Background:Traumatic Brain Injury (TBI) is one of the leading causes of morbidity and mortality worldwide. Understanding the impact of trauma centers' hospital and nursing factors on patients with TBI outcomes is essential to decrease hospital-acquired conditions connected with nursing-sensitive indicators and connecting to discharge disposition. Patients with TBI have a greater chance of experiencing hospital-acquired conditions (HACs) than other trauma patients. Nurses have a significant impact on preventing HACs sensitive to nursing care. Understanding a patient’s specific functional capabilities and clinical conditions to predict discharge disposition is essential to a patient’s functional recovery.
Methods:
This study was a cross-sectional design utilizing secondary data analysis with data from the National Trauma Data Bank (NTDB) for 2017 and 2018. The NTDB collects data for all trauma admissions, including patients with TBI, from pre-hospital to discharge in trauma centers verified by the American College of Surgeons (ACS) in North America. Survival analysis utilized log-rank test and Cox regression when examining patient hospital and nursing factors of length of stay (LOS) data. Multinomial logistic regression was used to study inpatient mortality and discharge disposition.
Results:
Discharge Disposition: Community (HR 1.19; 95% CI, 1.06-1.33; P= 0.003) and nonteaching hospitals (HR 1.49; 95% CI, 1.22- 1.74; P= 0.000) had a significantly shorter LOS compared to the reference group of a teaching hospital. Patients aged 61 and older have a significantly increased (61-75 years, p= 0.003, 75 years and older, p= 0.00) likelihood of being discharged to short-term inpatient or acute inpatient rehabilitation. Comparing the primary payor effect on discharge disposition, self-pay (p= 0.00) and other government (p=0.001) insurance were significantly less likely to be discharged to a skilled nursing facility (SNF) or long-term acute care hospitals (LTACH). Patients aged 61 and older had a significantly increased (61-75 years, p= 0.004, 75 years and older, p= 0.00) likelihood of being discharged to short-term inpatient or acute inpatient rehabilitation. Patients with Medicare or Medicaid insurance had a significantly decreased (p= 0.003, 0.014) likelihood of going to an acute rehabilitation/short-term inpatient hospital versus those privately insured.

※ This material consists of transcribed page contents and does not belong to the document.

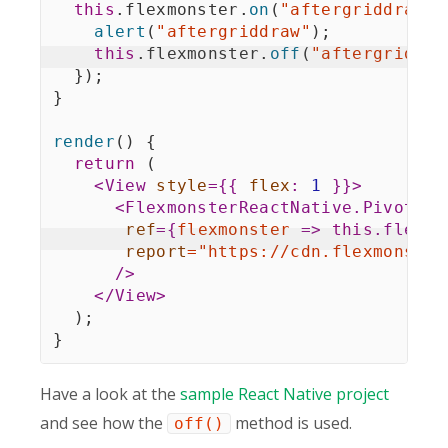
this
.
flexmonster
.
on
(
"aftergriddraw"
,
alert
(
"aftergriddraw"
)
;
this
.
flexmonster
.
off
(
"aftergriddra
}
)
;
}
render
(
)
{
return
(
<
View
style
=
{
{
flex
:
1
}
}
>
<
FlexmonsterReactNative.Pivot
ref
=
{
flexmonster
=>
this
.
flexmo
report
=
"
https://cdn.flexmonster
/>
</
View
>
)
;
}
Have a look at the
sample React Native project
and see how the
method is used.
off()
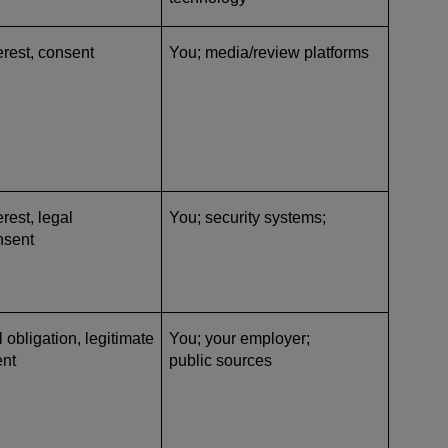
erest, consent
You; media/review platforms
rest, legal
You; security systems;
nsent
l obligation, legitimate
You; your employer;
ent
public sources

Inpatient mortality: Patients 75 years and older were five times as likely to experience inpatient mortality as those 18-30 years old (OR= 5.71, 95% CI [4.2,7.78]). Hispanic/ Latino had a statistically significant decrease in inpatient mortality of half the odds of experiencing inpatient mortality compared to white (OR=0.57, 95% CI [0.45,0.72]). Patients with self-pay were found to have a significant probability of inpatient mortality with two times the odds of experiencing in-hospital mortality (OR= 2.13, 95% CI [1.7, 2.66]) compared to privately insured.

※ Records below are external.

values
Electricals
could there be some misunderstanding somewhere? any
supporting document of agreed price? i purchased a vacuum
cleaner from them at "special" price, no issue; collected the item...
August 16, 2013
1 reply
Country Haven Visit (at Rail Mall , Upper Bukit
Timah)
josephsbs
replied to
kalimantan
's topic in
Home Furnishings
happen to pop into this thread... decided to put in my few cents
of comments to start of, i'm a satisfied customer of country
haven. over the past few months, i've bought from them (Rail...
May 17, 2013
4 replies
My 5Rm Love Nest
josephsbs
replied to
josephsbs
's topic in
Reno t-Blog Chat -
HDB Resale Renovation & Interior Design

Nursing Sensitive Indicators: There was a significant association between patients that developed NSI and ICU (p< .00) and hospital LOS (p<.001). There was a significant relationship between VAP and severe sepsis, X2(1, 4377) = 43.84, p= 0.00; DVT and PE occurrence, X2(1, 4371) =128.84, p<0.001; CLABSI and severe sepsis, X2(1, 4377) =19.10, p<0.001, thus linking HACs that are nursing sensitive to HACs that have not been linked.
Discussion:
This study has highlighted the relationship between patient, trauma center, nursing characteristics, and the impact on patients with moderate and severe TBI LOS, NSI, and discharge disposition. Identifying which components are most impactful to clinical outcomes can serve as areas of concertation to meet worldwide aims to support fully integrated trauma care systems for optional patient impacts.